### TASK A
According to the blog post, for about how long has the writer been without a prayer partner?

PASSAGE SHOWN: Begin

Monday, January 19, 2009

I Persevere...


Well, the hordes of hell were let loose on me today...left, right, and center...I liken it to a plague of locusts infiltrating every space available to swarm around your person and nip at your being - foul creatures! (Just to clarify, I have never been swarmed by locusts, I just imagine it would be like what I wrote...probably worse.) Of course, I immediately engaged in a spiritual battle, but it was like I was speaking forth sparks that only added to the fiery coals that were singeing me. On days like this, I long for a prayer partner. I have not had a prayer partner for about 6 years now and I miss it.

That aside, I persevere.

The interesting thing about this attack is that it is a familiar one.

Have you ever had one of those? You have conquered a mountain and days, weeks, months later (maybe even years later) the enemy of your soul rears his ugly head as if to just remind you of his presence. Perhaps I have let my guard down. Perhaps the Lord is trying to get my attention. Or...perhaps it is both ...or something else.

Right now, if you are still reading, I am letting you into an area of wounding and weakness in my heart.

PASSAGE SHOWN: End

### TASK B
State how many lines of the records contain the string "hood", counting only matches in the same case. Give the number alone.

DATA FOR THIS TASK: Begin

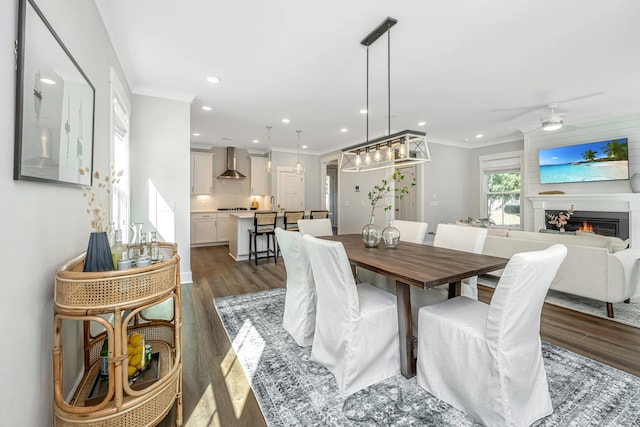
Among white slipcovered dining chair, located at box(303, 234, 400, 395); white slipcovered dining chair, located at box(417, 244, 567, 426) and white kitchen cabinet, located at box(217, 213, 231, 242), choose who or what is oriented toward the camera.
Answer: the white kitchen cabinet

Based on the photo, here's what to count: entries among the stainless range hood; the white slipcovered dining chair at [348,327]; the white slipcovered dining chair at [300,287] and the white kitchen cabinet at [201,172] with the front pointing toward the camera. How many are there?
2

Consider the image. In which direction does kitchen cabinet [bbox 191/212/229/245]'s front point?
toward the camera

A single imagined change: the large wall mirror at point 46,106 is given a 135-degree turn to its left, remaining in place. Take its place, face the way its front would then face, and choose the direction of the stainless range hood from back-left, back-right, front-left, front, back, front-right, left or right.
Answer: front-right

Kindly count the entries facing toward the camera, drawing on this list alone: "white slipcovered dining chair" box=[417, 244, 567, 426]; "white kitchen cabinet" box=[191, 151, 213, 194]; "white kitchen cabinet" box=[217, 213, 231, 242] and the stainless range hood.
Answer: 3

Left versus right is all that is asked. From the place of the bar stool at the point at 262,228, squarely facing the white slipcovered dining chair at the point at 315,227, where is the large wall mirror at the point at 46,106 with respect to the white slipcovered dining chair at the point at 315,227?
right

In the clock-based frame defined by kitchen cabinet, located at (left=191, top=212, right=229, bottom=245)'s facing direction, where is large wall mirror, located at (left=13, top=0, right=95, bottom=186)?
The large wall mirror is roughly at 12 o'clock from the kitchen cabinet.

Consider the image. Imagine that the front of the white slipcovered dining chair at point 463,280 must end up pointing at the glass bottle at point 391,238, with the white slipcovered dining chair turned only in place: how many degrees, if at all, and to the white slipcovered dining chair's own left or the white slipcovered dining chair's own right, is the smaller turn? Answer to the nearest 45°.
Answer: approximately 45° to the white slipcovered dining chair's own right

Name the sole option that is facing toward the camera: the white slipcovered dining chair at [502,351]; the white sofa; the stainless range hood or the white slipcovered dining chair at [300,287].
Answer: the stainless range hood

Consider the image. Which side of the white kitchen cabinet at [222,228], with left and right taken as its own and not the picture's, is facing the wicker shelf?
front

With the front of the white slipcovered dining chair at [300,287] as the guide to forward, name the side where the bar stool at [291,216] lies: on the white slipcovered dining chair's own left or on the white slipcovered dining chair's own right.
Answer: on the white slipcovered dining chair's own left

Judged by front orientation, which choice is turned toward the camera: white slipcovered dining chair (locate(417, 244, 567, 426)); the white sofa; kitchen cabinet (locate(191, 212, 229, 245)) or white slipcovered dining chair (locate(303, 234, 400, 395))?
the kitchen cabinet

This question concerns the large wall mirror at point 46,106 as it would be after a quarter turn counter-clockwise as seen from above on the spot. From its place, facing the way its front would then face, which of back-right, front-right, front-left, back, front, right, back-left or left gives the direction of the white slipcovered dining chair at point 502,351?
right

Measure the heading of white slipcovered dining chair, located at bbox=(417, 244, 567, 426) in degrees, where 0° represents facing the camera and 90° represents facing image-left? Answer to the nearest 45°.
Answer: approximately 135°
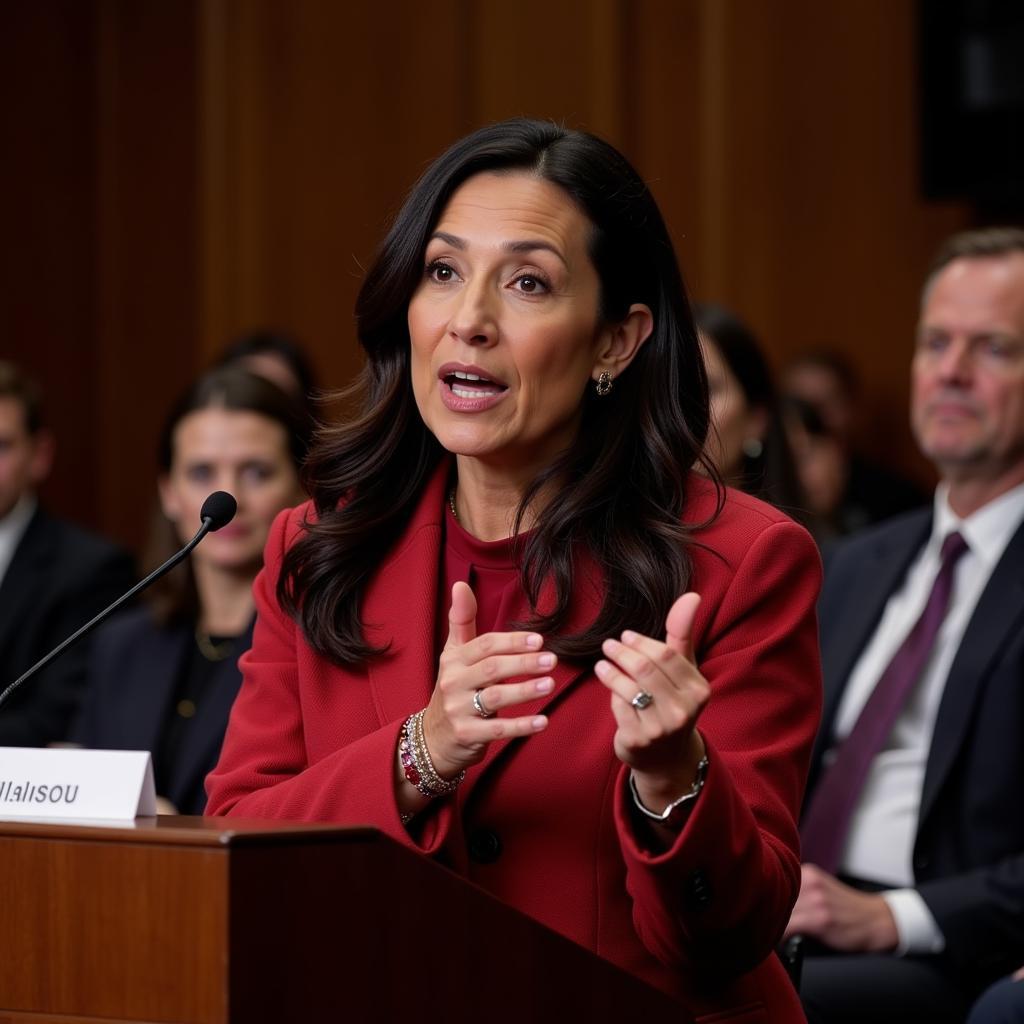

DATA FOR THIS TASK: End

### TASK RESULT A
About 6 years.

### TASK RESULT B
5